CSE logo University of Washington Computer Science & Engineering
 CSE 490h: Problem-solving on large-scale clusters: theory and applications
  CSE Home   About Us    Search    Contact Info 

 Home
 Calendar & Readings
 Grading & Objectives
 Projects
 Staff
 Anonymous Feedback
 Mail archiveCSE only
    Summary:
In this project, you will get an introduction to some of the concepts in involved in indexing and ranking web documents. You will use MapReduce to perform a task called "Offline Query Processing." What that means is, given a query and a repository, which document(s) best match that query.

Details:
In a traditional search engine doing this in real time is important. To achieve this, an inverted index is used to quickly tell which documents match a query, and that index contains just enough information to score the documents. You generally have the same information about every document. You will know what documents contain a word, but you wouldn't know, for example, what the adjacent words in the document were.

Processing queries offline actually allows you to "index" whatever information you want about each individual document. You can think of it as selectively indexing documents that match the query, and then using that temporary index to score just those documents. In theory, you should be able to do a much better job than a traditional real time index/query system.
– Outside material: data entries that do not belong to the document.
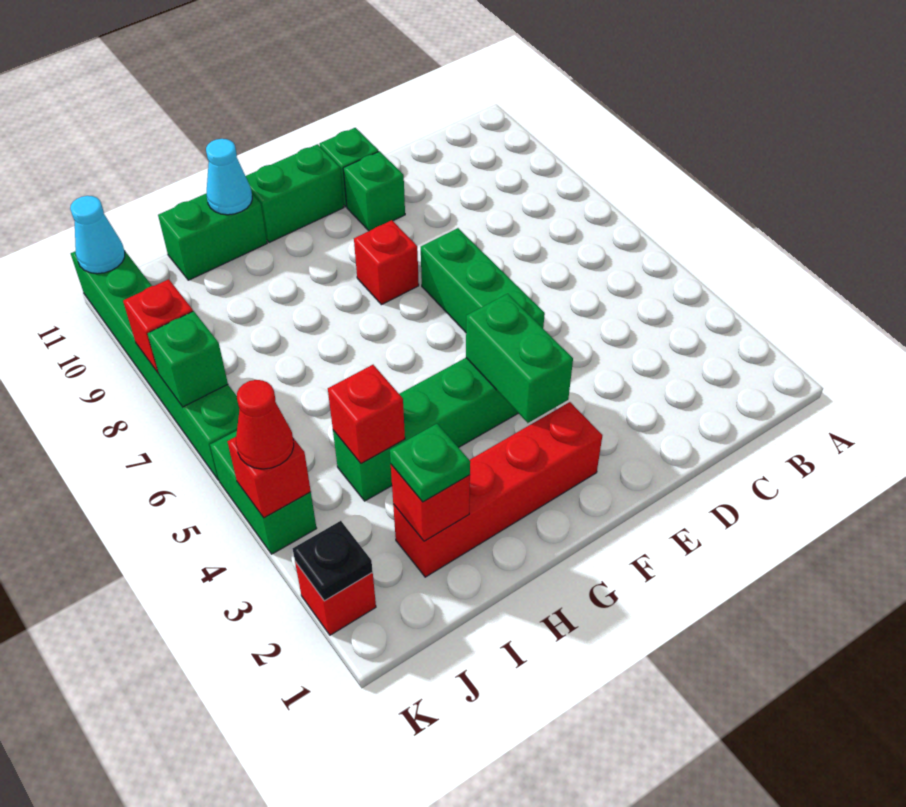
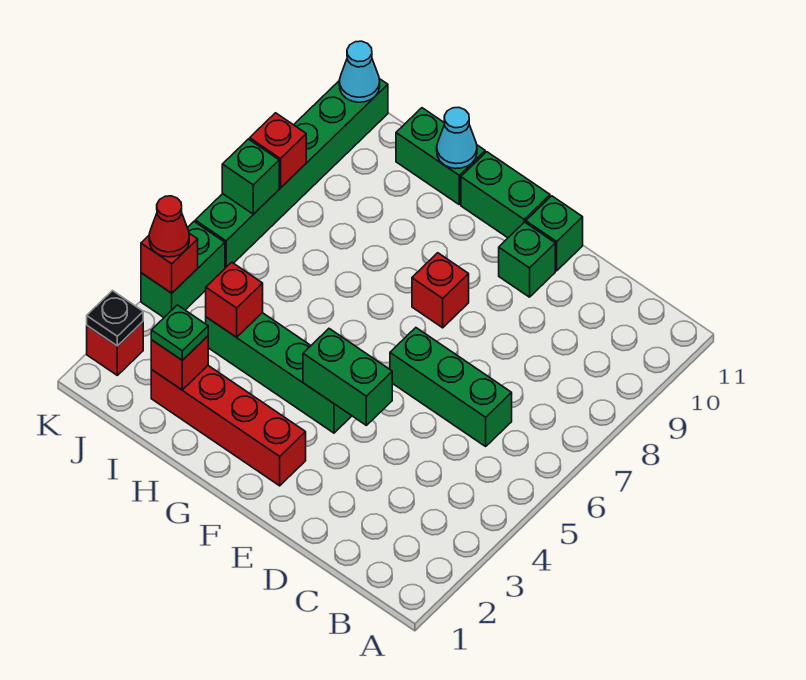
green 1x3 brick [421,228,545,332] -> green 1x3 brick turned to [390,328,512,446]
green 1x2 brick [466,294,573,423] -> green 1x2 brick turned to [303,329,392,425]

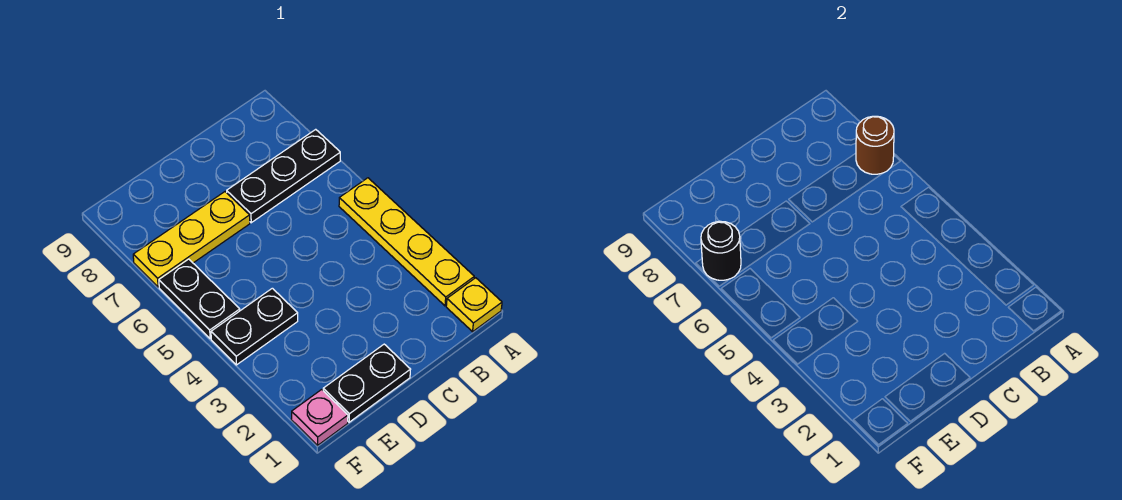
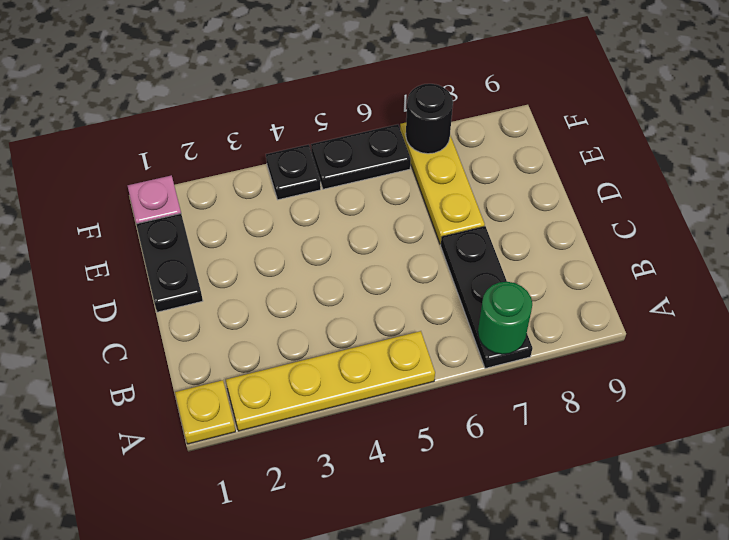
brown 1x1 round brick [856,116,894,174] -> green 1x1 round brick [478,282,532,354]
black 1x2 plate [211,288,298,365] -> black 1x1 plate [266,144,321,200]

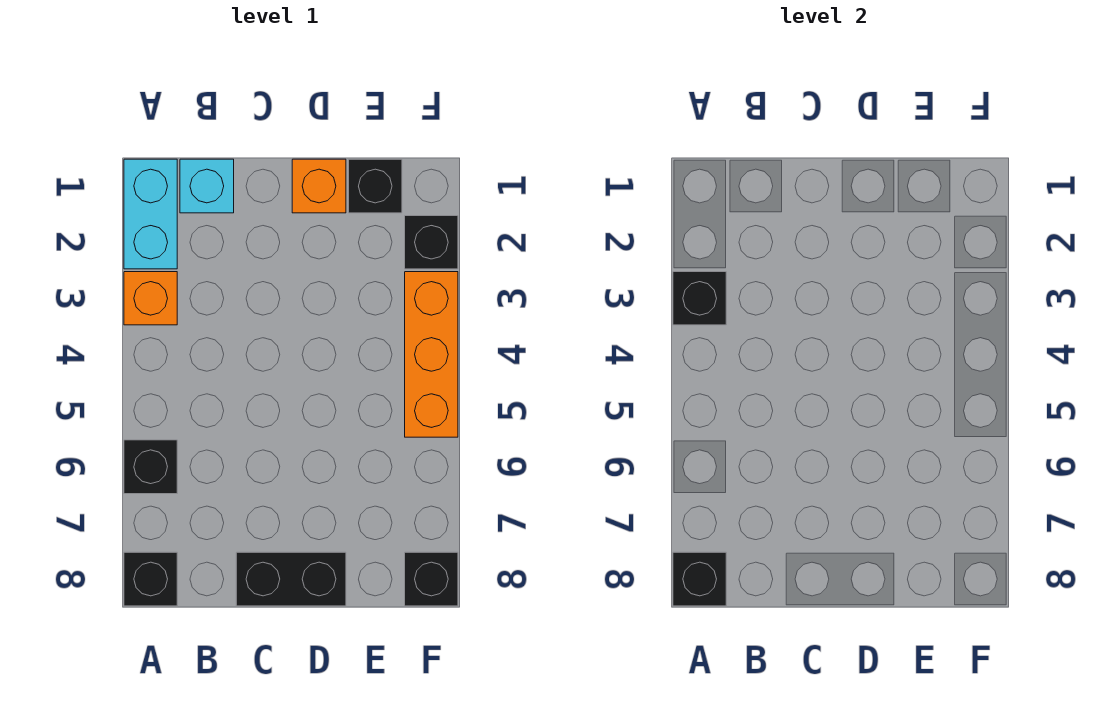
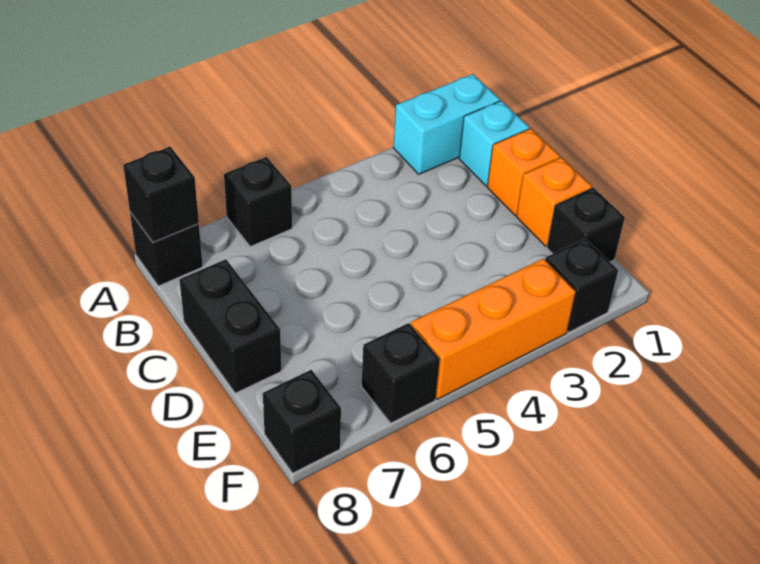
orange 1x1 brick [124,272,177,325] -> orange 1x1 brick moved to [487,129,560,215]
black 1x1 brick [673,272,726,325] -> black 1x1 brick moved to [361,323,440,423]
Once you have a repository, there are two main steps in ranking. First, you need to figure out which documents you want to score. This is called document selection. This generally means "which documents contain all the words in my query," but dont forget about OR queries, etc. Once you have a set of documents to score, you need to look at the features of each document, and come up with a score to represent how well that document matches the query. This is called scoring.

How to get started:
We are going to give you some starter code. This code will
1) Read in the repository and query
2) For each document, determine if it matches the query
3) If so, emit a term vector for that document. A term vector is a mapping of terms to the number of times that term occurred.
4) Score documents.
5) Sort the documents by score.

Let's talk a little bit more about each step.
1) Read in the repository. A repository is just a collection of documents, in this case, web pages found on the internet. You will want to setup you mapreduce to use the repository as one input, and a text file with your query as another.
2) For each document, determine if it matches the query. In a simple query language, one in which all  terms are ANDed together, checking if a document matches is very easy. Simply create a hash table that maps query terms to bits, start all the bits at 0, and as you process the document, check to see if the has table contains each term. If it does, flip that bit to 1, and move on. If, after processing the whole document, all the values in your hash table are 1, you have a match.
3) If so, emit a term vector for that document. Generating a term vector could be done at the same time. You could create a new hash table that maps terms to ints. While considering each term, look it up in this table. If it doesnt exist, insert it with a value of 1. If it does, increment the value by 1. When you are done, you know how many times each word occured in this document. When you emit this vector, the key should be the document (url) this feature is relevant to, and the value should be that feature (the term vector).
4) Score documents. In this most simple example, we say a document is a good match if the query terms occur a lot. This is actually not a
good method.
5) When you are done, you will have a mapping of documents to their score. Run another quick mapreduce to sort these by score and look at the first few entries.

Mandatory Extensions:
1) Use anchor text as a feature. While processing page A, when you see a link to B with the text T, you should emit a feature for page B. <B,T>. T can then be used while scoring page B even though you found it on page A.
2) Use one additional feature of your own invention.
3) Develop a scoring algorithm that uses 1 and 2.

Optional Extensions:
1) Enhanced query language. Just using AND to combine terms can get kinda boring. You could implement a more robust query language that allows for things like OR, regular expressions, numeric ranges, stems (look up porter stemming algorithm).
2) Score multiple queries at once. How much more work do you think it is to process 100 queries than 1? How does this change your Reduce?
3) Other link based features. Can you think of link based features? Maybe something as simple as counting in/out links. Maybe something as complicated as computing page rank, and combining with 4.
4) Multiple passes. Can you do more in two mapreductions than one?